Aqui estava um homem bom, culto, inteligente que conheci já tardiamente mas ainda a tempo de ter podido desfrutar de um conversador brilhante que, ainda por cima, não se ficava pelo Direito e pela advocacia, duas coisas de que eu me gabo de já não ser praticante.
Conheci, ao longo de uma também longa vida, muita e boa gente (mesmo se também me defrontei com muita outra que bem poderia ter passado ao largo). Reconheci nele, para além da viveza, da inteligência, da cordialidade e da extrema cortesia, alguém que aliava a curiosidade à reflexão e a um bom senso a toda a prova.
para boa parte, provavelmente a imensa maioria, dos leitores que me aturam, o seu nome não significa nada. Para quem com ele conviveu, conversou à rédea solta sobre tudo o que vinha à rede, e nós pescávamos em qualquer mar!..., a falta do Artur Pinto Faria é já mais um peso para os dias que continuarão a suceder-se indiferentes à vida e à morte.

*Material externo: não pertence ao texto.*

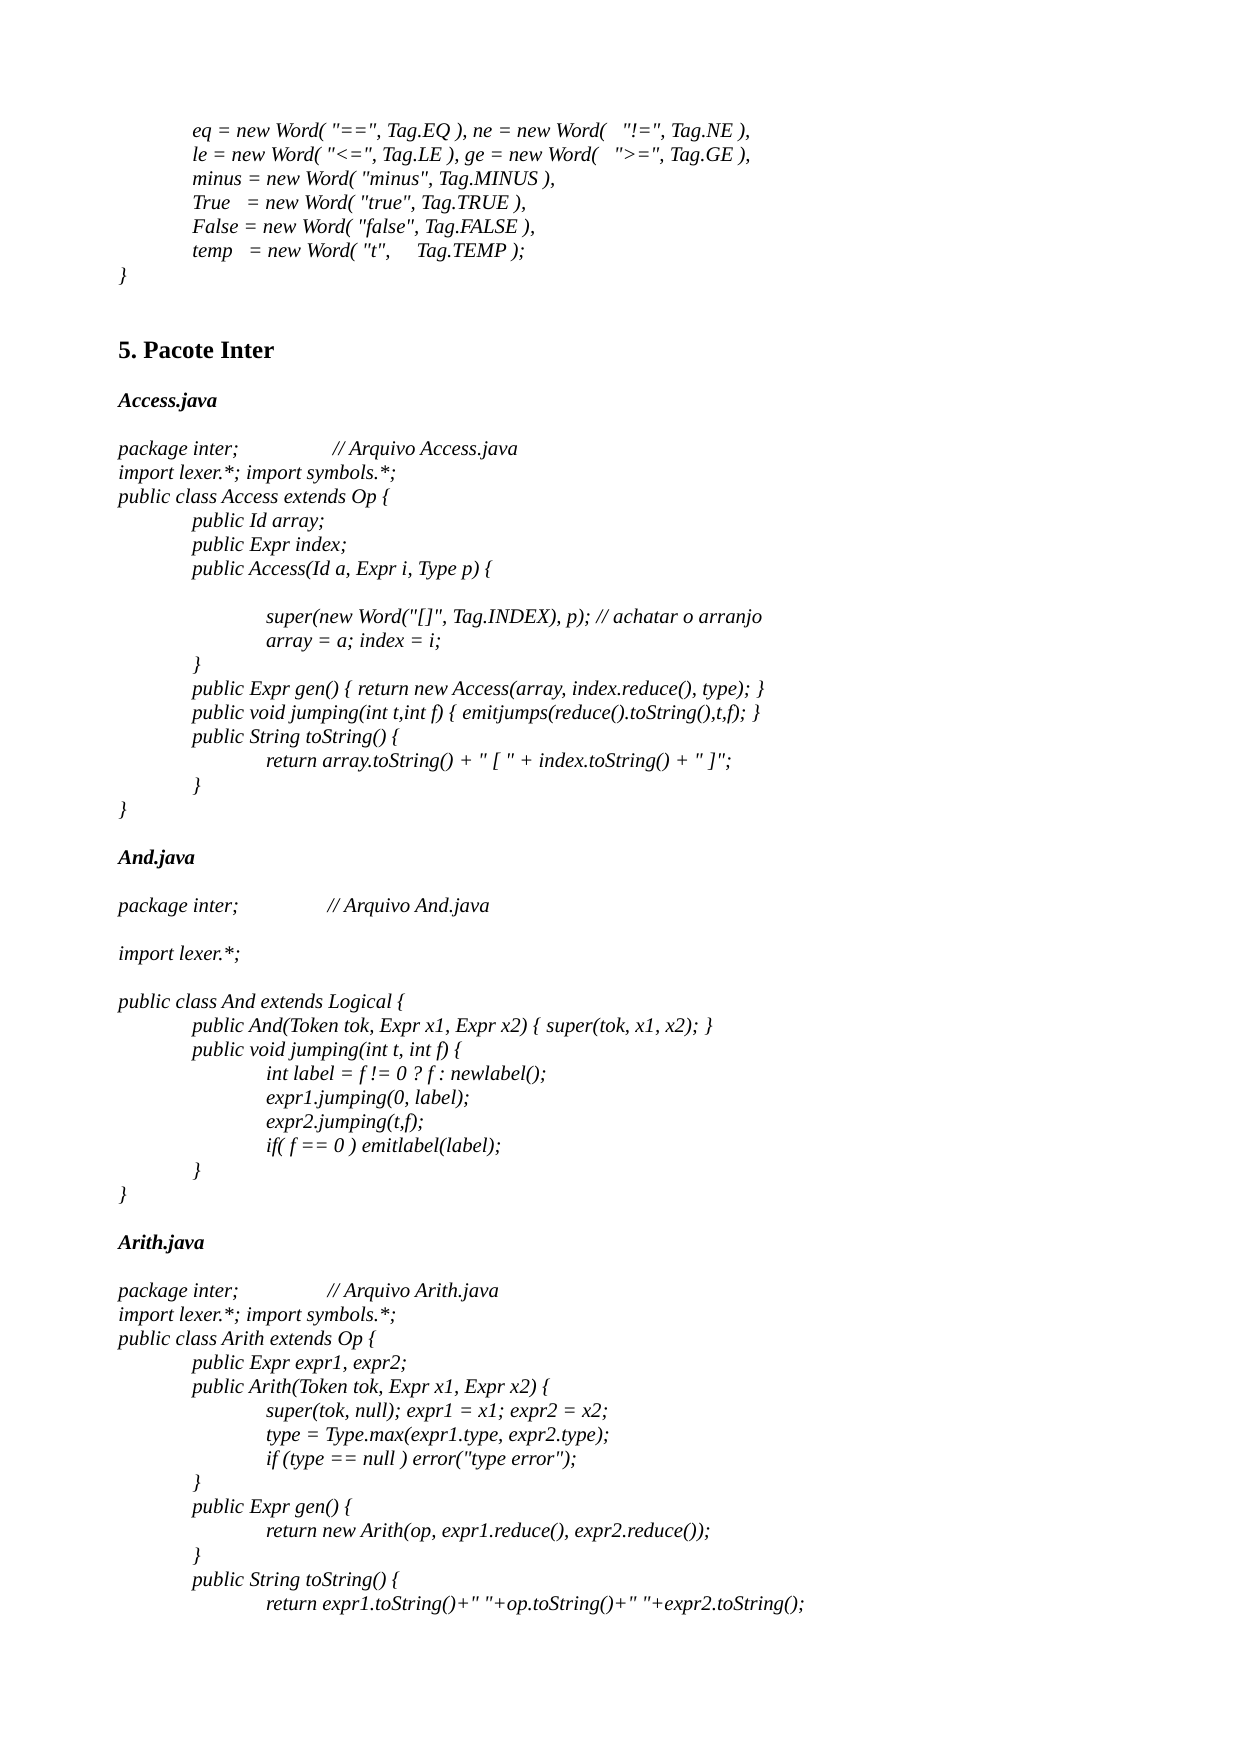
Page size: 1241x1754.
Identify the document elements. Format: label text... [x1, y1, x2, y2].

text public Expr gen() { return new Access(array, index.reduce(), type); } [118, 676, 1122, 700]
text super(tok, null); expr1 = x1; expr2 = x2; [118, 1398, 1122, 1422]
text } [118, 1470, 1122, 1494]
text public Expr index; [118, 532, 1122, 556]
text public Arith(Token tok, Expr x1, Expr x2) { [118, 1374, 1122, 1398]
text 5. Pacote Inter [118, 335, 1122, 363]
text public String toString() { [118, 724, 1122, 748]
text type = Type.max(expr1.type, expr2.type); [118, 1422, 1122, 1446]
text public class And extends Logical { [118, 989, 1122, 1013]
text return expr1.toString()+" "+op.toString()+" "+expr2.toString(); [118, 1591, 1122, 1615]
text Arith.java [118, 1230, 1122, 1254]
text temp = new Word( "t", Tag.TEMP ); [118, 238, 1122, 262]
text public String toString() { [118, 1567, 1122, 1591]
text } [118, 1157, 1122, 1182]
text public void jumping(int t,int f) { emitjumps(reduce().toString(),t,f); } [118, 700, 1122, 724]
text if (type == null ) error("type error"); [118, 1446, 1122, 1470]
text package inter; // Arquivo And.java [118, 893, 1122, 917]
text } [118, 772, 1122, 797]
text public void jumping(int t, int f) { [118, 1037, 1122, 1061]
text } [118, 262, 1122, 287]
text package inter; // Arquivo Access.java [118, 436, 1122, 460]
text int label = f != 0 ? f : newlabel(); [118, 1061, 1122, 1085]
text public Expr expr1, expr2; [118, 1350, 1122, 1374]
text return new Arith(op, expr1.reduce(), expr2.reduce()); [118, 1518, 1122, 1542]
text le = new Word( "<=", Tag.LE ), ge = new Word( ">=", Tag.GE ), [118, 142, 1122, 166]
text public Access(Id a, Expr i, Type p) { [118, 556, 1122, 580]
text public Id array; [118, 508, 1122, 532]
text } [118, 1542, 1122, 1567]
text super(new Word("[]", Tag.INDEX), p); // achatar o arranjo [118, 604, 1122, 628]
text public class Access extends Op { [118, 484, 1122, 508]
text Access.java [118, 387, 1122, 412]
text import lexer.*; import symbols.*; [118, 1302, 1122, 1326]
text eq = new Word( "==", Tag.EQ ), ne = new Word( "!=", Tag.NE ), [118, 118, 1122, 142]
text minus = new Word( "minus", Tag.MINUS ), [118, 166, 1122, 190]
text array = a; index = i; [118, 628, 1122, 652]
text import lexer.*; [118, 941, 1122, 965]
text } [118, 1182, 1122, 1206]
text if( f == 0 ) emitlabel(label); [118, 1133, 1122, 1157]
text And.java [118, 845, 1122, 869]
text return array.toString() + " [ " + index.toString() + " ]"; [118, 748, 1122, 772]
text import lexer.*; import symbols.*; [118, 460, 1122, 484]
text expr1.jumping(0, label); [118, 1085, 1122, 1109]
text False = new Word( "false", Tag.FALSE ), [118, 214, 1122, 238]
text package inter; // Arquivo Arith.java [118, 1278, 1122, 1302]
text } [118, 797, 1122, 821]
text } [118, 652, 1122, 676]
text public class Arith extends Op { [118, 1326, 1122, 1350]
text True = new Word( "true", Tag.TRUE ), [118, 190, 1122, 214]
text public And(Token tok, Expr x1, Expr x2) { super(tok, x1, x2); } [118, 1013, 1122, 1037]
text public Expr gen() { [118, 1494, 1122, 1518]
text expr2.jumping(t,f); [118, 1109, 1122, 1133]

Todavia, e já por muitas vezes, aqui o escrevi, há ausências que magoam que nos fazem sentir mais sós, mais abandonados.
Boa viagem, caro Amigo. que o barqueiro te conduza depressa e bem à outra margem onde um dia destes também chegarei com darta dose de novidades que nos farão conversar até tarde, entre gargalhadas e boa disposição como sempre nos sucedeu ali em baixo na esplanada onde tantas vezes nos encontrámos com alegria e prontos a falar de tudo, excepto de Direito, coisa que eu sempre lagradecerei.